Ultimo aggiornamento: 28 agosto 2023
Titolo originale dell'articolo: Peptide-Functionalized and Drug-Loaded Tomato Bushy Stunt Virus Nanoparticles Counteract Tumor Growth in a Mouse Model of Shh-Dependent Medulloblastoma
Titolo della rivista: International Journal of Molecular Sciences
Data di pubblicazione originale: 17 maggio 2023
In esperimenti con animali di laboratorio, il virus della pianta di pomodoro è stato utilizzato come mezzo di trasporto per veicolare un chemioterapico nella sede tumorale. Si apre così la strada allo studio di una nuova strategia per la cura del medulloblastoma, il tumore al cervello più frequente nei bambini.
Il medulloblastoma è il tumore più frequente tra i bambini. In genere si manifesta prima dei 3 anni, dopo i 16 e solo in rari casi tra i 4 e i 5 anni. Nei ragazzi più grandi i progressi nelle terapie degli ultimi anni, come rimozione chirurgica, radioterapia e chemioterapia, hanno portato a una sopravvivenza tra il 70 e l’80 per cento a 5 anni dalla diagnosi, mentre nei bambini al di sotto dei 5 anni il successo delle cure non supera il 5 per cento dei casi. Uno dei motivi è che in questa fascia d’età spesso gli effetti collaterali delle cure superano i benefici. Per esempio, la radioterapia viene utilizzata solo di rado, perché sul lungo termine può causare un declino delle funzioni cognitive e fisiche, una compromissione dell’udito e della fertilità e incrementare il rischio di recidive. È quindi più che mai urgente trovare nuove terapie rivolte ai più piccoli. Il gruppo di ricerca diretto da Mariateresa Mancuso al Centro Ricerche ENEA Casaccia vicino a Roma ha sperimentato in animali di laboratorio una nuova strategia terapeutica, che sfrutta un Tombusvirus, un virus della pianta di pomodoro, per trasportare un comune chemioterapico dentro la sede tumorale. I risultati dello studio sono stati pubblicati sull’International Journal of Molecular Sciences, grazie al sostegno di AIRC.
Nella pianta di pomodoro il Tombusvirus, detto anche “del rachitismo cespuglioso del pomodoro”, blocca la produzione dei frutti e causa la comparsa di macchie sulle foglie, mentre per gli esseri umani è innocuo. I ricercatori dell’ENEA hanno quindi ingegnerizzato il virus perché esprimesse in superficie un piccolo pezzo di una proteina, detto peptide, in grado di legarsi in modo specifico alla membrana delle cellule del medulloblastoma. Inoltre gli scienziati hanno fatto in modo che il virus modificato potesse trasportare al proprio interno la doxorubicina, un chemioterapico molto utilizzato per curare altri tipi di tumore. L’obiettivo era paragonare l’efficacia del farmaco veicolato dal virus con quello del medicinale libero, ovvero nella forma in cui vengono somministrati di solito i farmaci nella pratica clinica quotidiana.
Dopo aver ingegnerizzato e caricato il virus con il farmaco, i ricercatori hanno valutato l’effetto che produceva in animali di laboratorio, predisposti allo sviluppo del medulloblastoma a causa della presenza della mutazione del gene SHH. Gli animali sono stati divisi in tre gruppi: il primo è stato trattato con la doxorubicina libera, il secondo con il farmaco veicolato dal virus a una concentrazione 5 volte inferiore a quella utilizzata in forma libera, e il terzo con il placebo, ovvero con un trattamento “finto”, privo di principi attivi, usato come controllo.
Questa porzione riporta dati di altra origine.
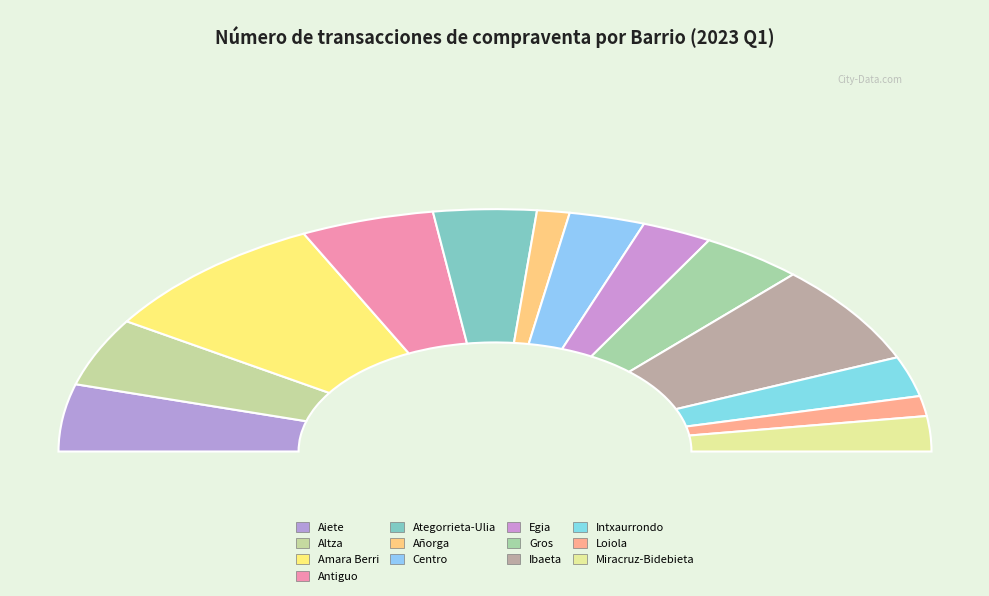

Count the number of slices in the pie.

13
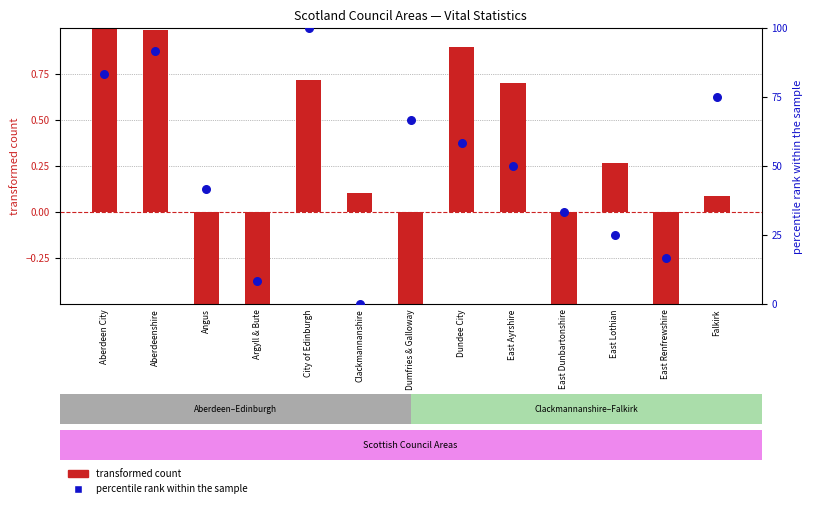

At how many categories does at least one series exceed 90?

2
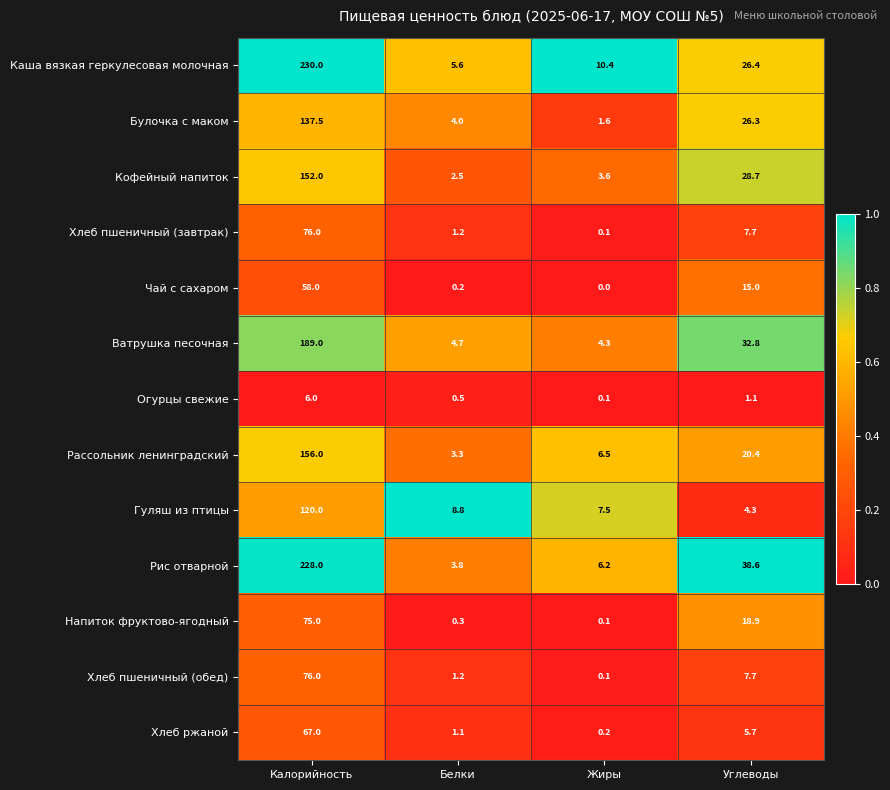

Is the value of Булочка с маком at Калорийность greater than the value of Хлеб ржаной at Белки?

Yes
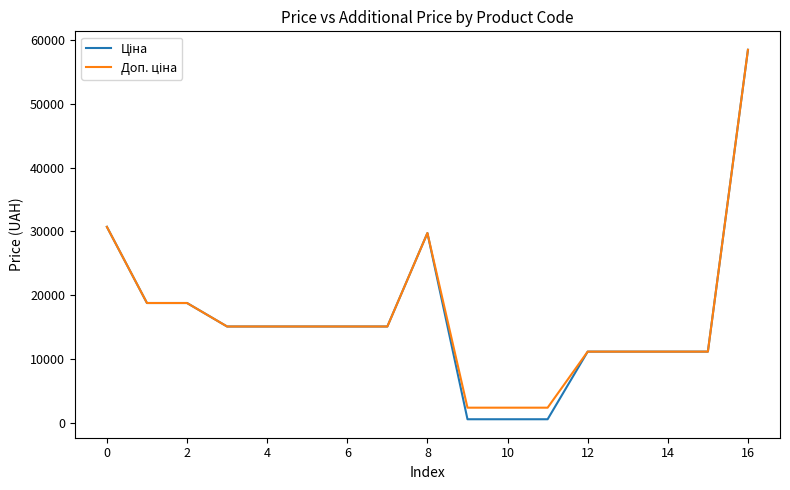

What is the maximum value shown in the chart?

58426.5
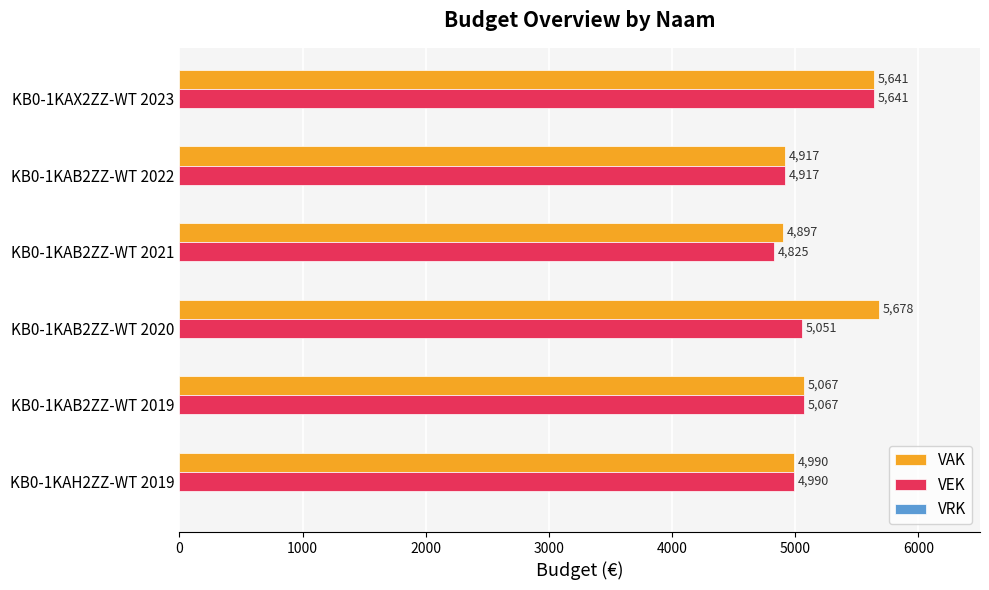

What is the sum of the VEK values at KB0-1KAB2ZZ-WT 2022 and KB0-1KAB2ZZ-WT 2021?

9742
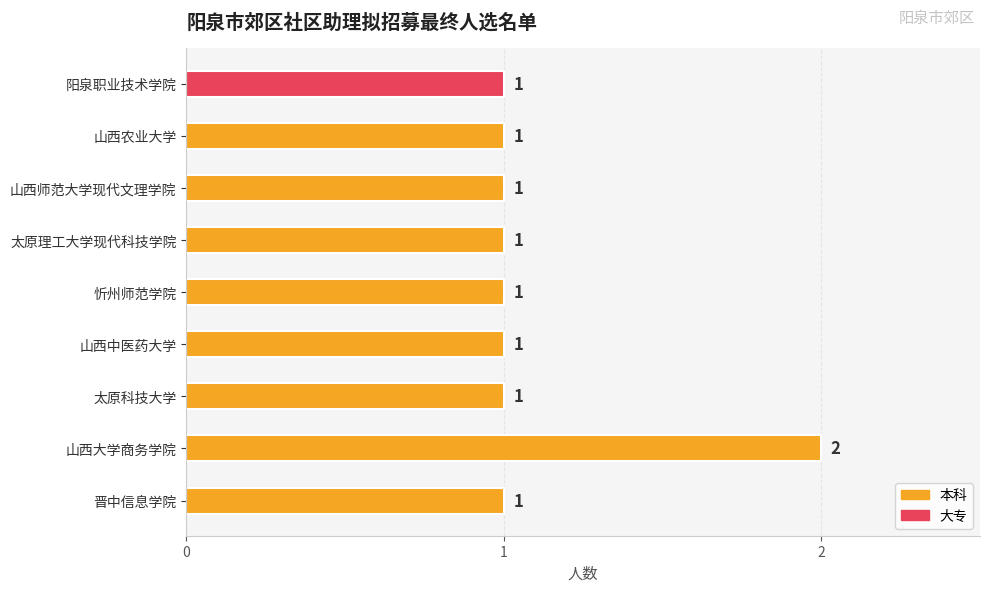

What is the sum of the values at 山西大学商务学院 and 山西农业大学?

3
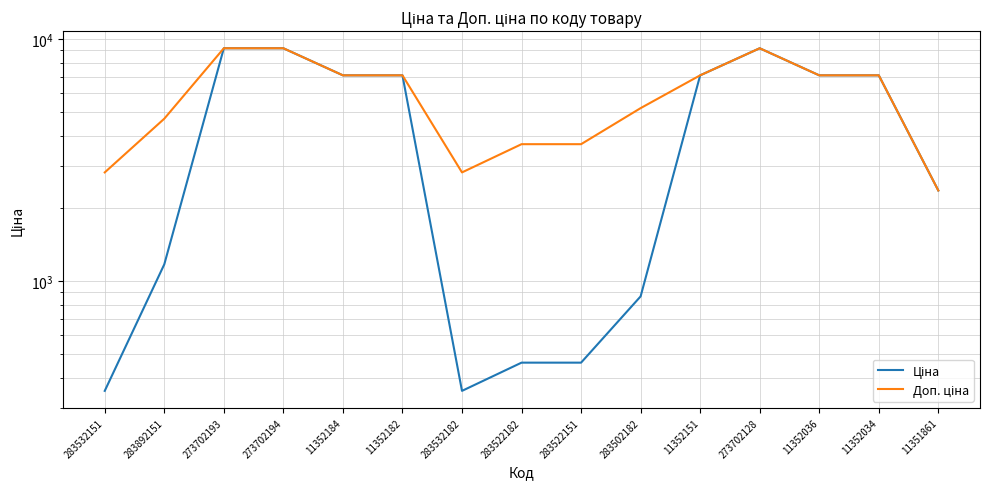

Reading left to right, transcribe all the data shown in this chart.

Ціна: 283532151=352.2	283892151=1174.7	273702193=9185.9	273702194=9185.9	11352184=7098.8	11352182=7098.8	283532182=352.2	283522182=460.8	283522151=460.8	283502182=865.9	11352151=7098.8	273702128=9185.9	11352036=7098.8	11352034=7098.8	11351861=2372.4
Доп. ціна: 283532151=2818.0	283892151=4698.8	273702193=9185.9	273702194=9185.9	11352184=7098.8	11352182=7098.8	283532182=2818.0	283522182=3686.5	283522151=3686.5	283502182=5195.4	11352151=7098.8	273702128=9185.9	11352036=7098.8	11352034=7098.8	11351861=2372.0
Dopo 4 somministrazioni della terapia in due settimane, il farmaco antitumorale trasportato dal virus si è dimostrato più efficace di quello in forma libera. La doxorubicina veicolata dal virus ha infatti portato a una maggiore mortalità delle cellule tumorali e a una maggiore inibizione della loro proliferazione, provocando al contempo minori effetti collaterali. Questi risultati si sono verificati negli stadi sia iniziali sia avanzati della malattia.
Soprattutto nel caso di un tumore come il medulloblastoma, sviluppare nuovi mezzi per veicolare i farmaci assume una particolare importanza. Il cervello è infatti protetto dalla barriera emato-encefalica, che impedisce l’ingresso di agenti estranei potenzialmente dannosi. Questa struttura è cruciale per la nostra sopravvivenza, ma può anche limitare o bloccare del tutto l’ingresso dei farmaci nell’area malata. Nonostante questi risultati siano molto promettenti, la ricerca dovrà continuare prima di poter valutare questa strategia terapeutica negli esseri umani.